# Target has Bronze Mini Mags



## Pellidon (Jul 5, 2004)

I walked into one of the local Indy Targets and found some Bronze Mini Mag AA's. They have had the Bronze 2D for a while in some stores. As usual, YMMV as not all Targets stock the same.

Now I just need a light blue......


----------



## Sway (Jul 6, 2004)

What size blue light are you looking for?

Later
Sway


----------



## Pellidon (Jul 6, 2004)

AA mini.


----------



## turbodog (Jul 6, 2004)

I made a run there. My local target has them. They are NOT bronze. They are a copper color. I have a bronze and they do not match. The bronze is an antique brass type color. The target one is more copper/gold.

Looks like we have a new color here!

Paid only about $8.50 too!


----------



## Roy (Jul 6, 2004)

I don't have a Target Store here....anyone want to get me one of the new colors?


----------



## turbodog (Jul 6, 2004)

See my other post in the other thread. I'm on it.


----------



## Roy (Jul 6, 2004)

Thanks! /ubbthreads/images/graemlins/thumbsup.gif


----------



## turbodog (Jul 6, 2004)

- What is being asked
Rewrite the passage of the forum thread about Bronze Mini Mags at Target starting at "I walked into" and ending at "stock the same.", putting "Target stores" in place of "Targets".

- Stored data

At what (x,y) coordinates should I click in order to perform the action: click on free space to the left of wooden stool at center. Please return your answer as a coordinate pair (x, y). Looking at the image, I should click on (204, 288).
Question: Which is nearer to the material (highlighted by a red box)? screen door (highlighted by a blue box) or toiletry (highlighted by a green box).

- Answer to the exercise
I walked into one of the local Indy Target stores and found some Bronze Mini Mag AA's. They have had the Bronze 2D for a while in some stores. As usual, YMMV as not all Target stores stock the same.